Okay, so retiring to a new city sounds like a capital idea, but those tiny burgs we talked about last time are too small. Sure, clean air is healthful, but you need some of the creature comforts that come from living in a reasonably sized city. Recently, Gildshire heard about the town in America that is furthest from a Starbucks (trivia answer at the bottom.) For some of us, that’s tantamount to treason! So, for those of you who don’t want Times Square, but neither do you want Pixley, these are the best midsize cities that might meet your retirement needs.
First, though, a word about population numbers. “Midsize” means different things to different people. So, we used 100,000-ish as our guiding number. Your mileage may vary.
Lawrence, Kansas: Population 96,892.
A town of roughly 100,000 and a college town to boot. That says quality to some people. Indeed the “Rock, Chalk, Jayhawks” are a big part of Lawrence, but it isn’t all about the school. The cost of living is right at the national average, but the average home sells for 17% below average! For active seniors, Lawrence is rated as “highly bikeable.”
Rochester, Minnesota: Population 115,733.
Many seniors need to factor convenient health care into their retirement equation. What is any more convenient than The Mayo Clinic in your town? Perhaps in part because of the Clinic, Rochester (pictured above) is a town known for active senior living. Naturally, there are plenty of doctors per capita, but health spas and bike trails beckon the willing and able. The cost of living (where 100 is the national average) is ninety-eight.
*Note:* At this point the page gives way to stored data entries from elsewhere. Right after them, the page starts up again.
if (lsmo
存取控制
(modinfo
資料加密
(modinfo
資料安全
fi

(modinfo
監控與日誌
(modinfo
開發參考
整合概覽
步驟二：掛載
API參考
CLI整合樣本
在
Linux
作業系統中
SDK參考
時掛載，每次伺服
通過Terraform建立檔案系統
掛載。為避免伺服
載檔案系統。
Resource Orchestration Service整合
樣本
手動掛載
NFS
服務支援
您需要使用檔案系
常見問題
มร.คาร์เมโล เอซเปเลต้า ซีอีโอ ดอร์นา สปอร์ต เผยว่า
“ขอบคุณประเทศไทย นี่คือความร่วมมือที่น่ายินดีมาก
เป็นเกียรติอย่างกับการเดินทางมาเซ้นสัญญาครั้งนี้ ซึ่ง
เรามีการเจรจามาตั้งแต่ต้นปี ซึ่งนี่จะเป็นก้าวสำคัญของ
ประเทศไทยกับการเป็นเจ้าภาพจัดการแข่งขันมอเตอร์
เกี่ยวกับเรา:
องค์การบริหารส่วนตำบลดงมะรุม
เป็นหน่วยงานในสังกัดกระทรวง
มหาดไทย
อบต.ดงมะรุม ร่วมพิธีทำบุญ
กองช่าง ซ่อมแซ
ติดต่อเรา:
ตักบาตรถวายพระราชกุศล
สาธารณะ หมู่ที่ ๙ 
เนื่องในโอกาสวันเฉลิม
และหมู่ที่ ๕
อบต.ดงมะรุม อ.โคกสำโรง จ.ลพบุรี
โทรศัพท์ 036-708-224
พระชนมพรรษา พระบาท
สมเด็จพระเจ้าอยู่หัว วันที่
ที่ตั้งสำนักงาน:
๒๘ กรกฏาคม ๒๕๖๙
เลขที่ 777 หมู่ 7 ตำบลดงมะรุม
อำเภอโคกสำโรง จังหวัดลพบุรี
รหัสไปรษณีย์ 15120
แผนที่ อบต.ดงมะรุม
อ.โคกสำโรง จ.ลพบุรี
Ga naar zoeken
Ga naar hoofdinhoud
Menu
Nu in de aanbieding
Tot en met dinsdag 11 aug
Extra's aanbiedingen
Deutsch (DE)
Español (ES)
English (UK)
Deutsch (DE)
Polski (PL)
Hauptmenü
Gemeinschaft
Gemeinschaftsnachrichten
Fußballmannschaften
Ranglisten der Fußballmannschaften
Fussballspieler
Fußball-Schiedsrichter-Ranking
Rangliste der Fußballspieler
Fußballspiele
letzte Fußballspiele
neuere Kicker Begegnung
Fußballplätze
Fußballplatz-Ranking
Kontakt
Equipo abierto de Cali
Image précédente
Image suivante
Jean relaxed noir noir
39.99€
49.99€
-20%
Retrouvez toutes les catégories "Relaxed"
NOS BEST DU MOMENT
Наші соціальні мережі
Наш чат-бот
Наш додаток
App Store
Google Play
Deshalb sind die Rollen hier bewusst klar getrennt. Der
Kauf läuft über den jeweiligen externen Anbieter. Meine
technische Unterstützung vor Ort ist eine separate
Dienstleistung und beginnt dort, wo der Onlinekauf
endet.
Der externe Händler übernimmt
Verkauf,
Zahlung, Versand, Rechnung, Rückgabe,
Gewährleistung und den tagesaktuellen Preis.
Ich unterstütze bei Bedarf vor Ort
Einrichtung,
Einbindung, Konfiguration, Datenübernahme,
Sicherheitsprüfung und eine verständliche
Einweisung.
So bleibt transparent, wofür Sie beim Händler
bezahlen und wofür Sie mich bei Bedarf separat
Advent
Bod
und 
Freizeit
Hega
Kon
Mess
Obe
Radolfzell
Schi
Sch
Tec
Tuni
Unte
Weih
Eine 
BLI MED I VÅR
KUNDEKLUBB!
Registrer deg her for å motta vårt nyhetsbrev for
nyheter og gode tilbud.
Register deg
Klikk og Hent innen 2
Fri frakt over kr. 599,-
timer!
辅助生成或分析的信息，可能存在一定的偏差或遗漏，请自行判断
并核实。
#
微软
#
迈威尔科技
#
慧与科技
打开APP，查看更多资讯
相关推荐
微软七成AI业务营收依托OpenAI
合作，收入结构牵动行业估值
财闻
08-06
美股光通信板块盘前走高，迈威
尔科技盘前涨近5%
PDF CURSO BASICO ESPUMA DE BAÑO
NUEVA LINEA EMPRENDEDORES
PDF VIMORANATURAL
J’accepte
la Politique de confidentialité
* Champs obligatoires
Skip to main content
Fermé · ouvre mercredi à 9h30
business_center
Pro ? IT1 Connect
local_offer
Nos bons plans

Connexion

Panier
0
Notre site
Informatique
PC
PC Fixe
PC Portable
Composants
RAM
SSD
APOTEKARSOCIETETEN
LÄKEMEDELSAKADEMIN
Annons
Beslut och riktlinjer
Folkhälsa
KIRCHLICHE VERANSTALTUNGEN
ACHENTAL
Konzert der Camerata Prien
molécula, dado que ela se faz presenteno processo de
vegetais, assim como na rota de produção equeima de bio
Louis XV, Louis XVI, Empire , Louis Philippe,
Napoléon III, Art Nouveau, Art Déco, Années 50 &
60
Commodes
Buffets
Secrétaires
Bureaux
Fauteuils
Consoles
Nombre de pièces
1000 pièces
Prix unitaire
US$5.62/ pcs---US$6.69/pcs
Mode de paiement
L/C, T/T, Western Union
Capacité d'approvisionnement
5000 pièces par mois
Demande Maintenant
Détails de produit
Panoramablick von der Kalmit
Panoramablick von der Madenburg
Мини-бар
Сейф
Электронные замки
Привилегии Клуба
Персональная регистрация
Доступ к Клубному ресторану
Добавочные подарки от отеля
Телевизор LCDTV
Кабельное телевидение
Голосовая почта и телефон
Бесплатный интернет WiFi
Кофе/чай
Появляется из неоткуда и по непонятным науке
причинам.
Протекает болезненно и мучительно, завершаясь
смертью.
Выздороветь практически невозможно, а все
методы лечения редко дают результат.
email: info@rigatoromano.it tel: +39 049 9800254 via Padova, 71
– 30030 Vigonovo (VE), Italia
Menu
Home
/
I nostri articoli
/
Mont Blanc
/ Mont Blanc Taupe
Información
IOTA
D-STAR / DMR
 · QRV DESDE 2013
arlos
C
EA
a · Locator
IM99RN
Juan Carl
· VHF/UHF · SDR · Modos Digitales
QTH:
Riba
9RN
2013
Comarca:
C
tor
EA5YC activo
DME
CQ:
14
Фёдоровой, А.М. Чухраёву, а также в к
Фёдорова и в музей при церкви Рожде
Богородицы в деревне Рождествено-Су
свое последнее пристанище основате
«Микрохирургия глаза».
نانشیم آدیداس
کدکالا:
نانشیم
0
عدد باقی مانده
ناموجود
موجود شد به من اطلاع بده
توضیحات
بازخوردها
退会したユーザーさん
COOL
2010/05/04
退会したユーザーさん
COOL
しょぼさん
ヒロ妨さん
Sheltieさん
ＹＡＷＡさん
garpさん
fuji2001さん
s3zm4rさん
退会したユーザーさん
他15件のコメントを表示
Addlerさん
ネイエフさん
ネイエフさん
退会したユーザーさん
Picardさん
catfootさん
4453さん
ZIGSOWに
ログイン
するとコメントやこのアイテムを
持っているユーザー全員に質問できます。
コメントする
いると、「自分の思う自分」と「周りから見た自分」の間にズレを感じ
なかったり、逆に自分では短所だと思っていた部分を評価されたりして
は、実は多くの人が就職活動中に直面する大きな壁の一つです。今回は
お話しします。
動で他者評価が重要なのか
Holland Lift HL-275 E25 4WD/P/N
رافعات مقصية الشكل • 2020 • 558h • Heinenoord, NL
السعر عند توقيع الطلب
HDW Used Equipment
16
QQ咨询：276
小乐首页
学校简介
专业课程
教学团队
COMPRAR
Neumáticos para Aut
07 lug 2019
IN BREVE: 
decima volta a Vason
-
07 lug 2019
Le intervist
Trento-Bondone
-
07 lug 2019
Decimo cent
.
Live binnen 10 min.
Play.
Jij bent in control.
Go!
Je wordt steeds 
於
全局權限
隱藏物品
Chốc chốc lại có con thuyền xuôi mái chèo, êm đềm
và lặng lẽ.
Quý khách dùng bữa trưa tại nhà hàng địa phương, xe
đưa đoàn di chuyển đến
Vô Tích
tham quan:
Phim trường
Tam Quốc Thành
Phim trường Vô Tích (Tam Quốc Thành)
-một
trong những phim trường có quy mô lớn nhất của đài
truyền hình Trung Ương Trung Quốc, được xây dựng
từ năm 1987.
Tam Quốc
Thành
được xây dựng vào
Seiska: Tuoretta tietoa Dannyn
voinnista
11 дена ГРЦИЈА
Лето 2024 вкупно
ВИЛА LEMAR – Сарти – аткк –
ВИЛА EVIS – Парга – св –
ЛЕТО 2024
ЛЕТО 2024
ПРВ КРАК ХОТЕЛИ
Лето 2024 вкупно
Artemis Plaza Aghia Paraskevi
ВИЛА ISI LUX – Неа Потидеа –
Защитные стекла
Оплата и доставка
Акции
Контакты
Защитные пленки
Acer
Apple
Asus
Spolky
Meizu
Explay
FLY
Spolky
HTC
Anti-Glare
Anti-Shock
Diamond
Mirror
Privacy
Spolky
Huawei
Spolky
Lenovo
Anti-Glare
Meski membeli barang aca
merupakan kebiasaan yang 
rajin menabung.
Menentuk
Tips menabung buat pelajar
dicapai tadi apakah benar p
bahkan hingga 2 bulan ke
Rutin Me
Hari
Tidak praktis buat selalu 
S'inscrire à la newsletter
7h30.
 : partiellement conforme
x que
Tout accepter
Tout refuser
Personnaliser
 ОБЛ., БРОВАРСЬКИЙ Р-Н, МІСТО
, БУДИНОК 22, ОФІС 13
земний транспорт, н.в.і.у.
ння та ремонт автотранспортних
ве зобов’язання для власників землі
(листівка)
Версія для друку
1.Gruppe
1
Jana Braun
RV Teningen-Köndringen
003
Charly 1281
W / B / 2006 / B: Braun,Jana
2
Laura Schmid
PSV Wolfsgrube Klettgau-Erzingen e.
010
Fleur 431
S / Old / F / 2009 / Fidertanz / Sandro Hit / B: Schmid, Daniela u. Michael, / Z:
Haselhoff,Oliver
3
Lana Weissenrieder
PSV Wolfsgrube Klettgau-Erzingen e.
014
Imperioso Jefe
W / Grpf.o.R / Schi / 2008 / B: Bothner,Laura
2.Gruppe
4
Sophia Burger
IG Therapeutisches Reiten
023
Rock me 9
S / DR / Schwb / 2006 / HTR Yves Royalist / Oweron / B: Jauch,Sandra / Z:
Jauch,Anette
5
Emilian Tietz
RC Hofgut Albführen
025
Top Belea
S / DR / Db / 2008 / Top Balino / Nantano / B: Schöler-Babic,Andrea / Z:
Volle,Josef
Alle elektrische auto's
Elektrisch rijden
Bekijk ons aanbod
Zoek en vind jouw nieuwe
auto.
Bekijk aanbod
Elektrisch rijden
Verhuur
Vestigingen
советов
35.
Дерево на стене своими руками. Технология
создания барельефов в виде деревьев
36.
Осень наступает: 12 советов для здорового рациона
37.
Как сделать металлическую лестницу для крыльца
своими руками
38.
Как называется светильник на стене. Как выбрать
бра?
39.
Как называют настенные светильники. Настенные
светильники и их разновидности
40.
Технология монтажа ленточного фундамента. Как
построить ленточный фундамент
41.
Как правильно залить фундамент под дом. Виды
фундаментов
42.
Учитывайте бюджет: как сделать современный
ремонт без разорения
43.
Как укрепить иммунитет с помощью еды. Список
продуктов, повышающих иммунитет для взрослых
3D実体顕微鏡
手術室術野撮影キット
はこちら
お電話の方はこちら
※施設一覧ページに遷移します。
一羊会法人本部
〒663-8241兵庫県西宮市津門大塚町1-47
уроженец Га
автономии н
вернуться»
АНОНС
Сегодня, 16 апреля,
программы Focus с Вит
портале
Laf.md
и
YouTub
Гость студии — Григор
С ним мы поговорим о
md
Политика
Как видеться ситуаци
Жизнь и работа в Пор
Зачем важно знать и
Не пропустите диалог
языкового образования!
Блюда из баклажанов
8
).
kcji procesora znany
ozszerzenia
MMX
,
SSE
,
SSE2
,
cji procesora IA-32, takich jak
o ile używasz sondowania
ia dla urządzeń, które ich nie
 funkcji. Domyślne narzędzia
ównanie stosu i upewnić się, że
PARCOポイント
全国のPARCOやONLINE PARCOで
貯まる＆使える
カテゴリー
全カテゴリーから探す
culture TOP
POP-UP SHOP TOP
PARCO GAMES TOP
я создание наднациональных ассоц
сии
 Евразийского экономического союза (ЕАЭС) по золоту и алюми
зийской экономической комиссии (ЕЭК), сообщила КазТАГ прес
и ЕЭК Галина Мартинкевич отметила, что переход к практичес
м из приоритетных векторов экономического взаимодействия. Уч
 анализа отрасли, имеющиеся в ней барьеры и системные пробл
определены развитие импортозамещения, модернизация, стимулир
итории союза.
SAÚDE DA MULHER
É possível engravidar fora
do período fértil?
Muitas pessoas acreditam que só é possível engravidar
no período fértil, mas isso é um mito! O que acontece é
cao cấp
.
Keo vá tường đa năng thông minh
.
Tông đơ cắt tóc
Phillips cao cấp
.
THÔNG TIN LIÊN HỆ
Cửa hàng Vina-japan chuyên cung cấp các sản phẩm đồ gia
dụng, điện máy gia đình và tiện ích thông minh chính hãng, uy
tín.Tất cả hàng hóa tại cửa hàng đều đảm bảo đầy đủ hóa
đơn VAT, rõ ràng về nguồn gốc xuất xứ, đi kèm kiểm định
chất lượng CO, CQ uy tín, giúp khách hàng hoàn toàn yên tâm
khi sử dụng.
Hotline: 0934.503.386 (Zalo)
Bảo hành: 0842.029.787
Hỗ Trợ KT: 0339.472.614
Palm Bay, Florida: Population 111,657.
“Enough with the cold weather cities! Don’t you know my bones ache in the winter?” We do now, so how about Palm Bay? There are no state income or state estate taxes in Florida to get in the way of you basking in the sun and warming those bones. The cost of living is low (very low for Florida,) and the ratio of doctors per capita is better than average. Finally, the breezes off the Atlantic make the air clean for a city this size.
Clearwater, Florida: Population 115,513.
Another city to take the chill out of those old bones. Clearwater’s cost of living is 5% above the national average, but the home prices there are priced a whopping 15% below the average. The economy in Clearwater is the strongest in our entire list. So, if there is part-time work in your retirement future, this could be the town where that happens for you. Clearwater is the Spring Training home of the Philadelphia Phillies and is the only town on our list to be so honored by a professional sports team.
That is our list of the best midsize cities to consider for your retirement years. We will be back in a couple of days to look at still-larger cities for your consideration. Until then…
Oops, I almost forgot. The town in the United States that is furthest from a Starbucks is Circle, Montana, tucked into the northeast corner of the state. Circle’s population is 623 souls. God love them and their hardy natures.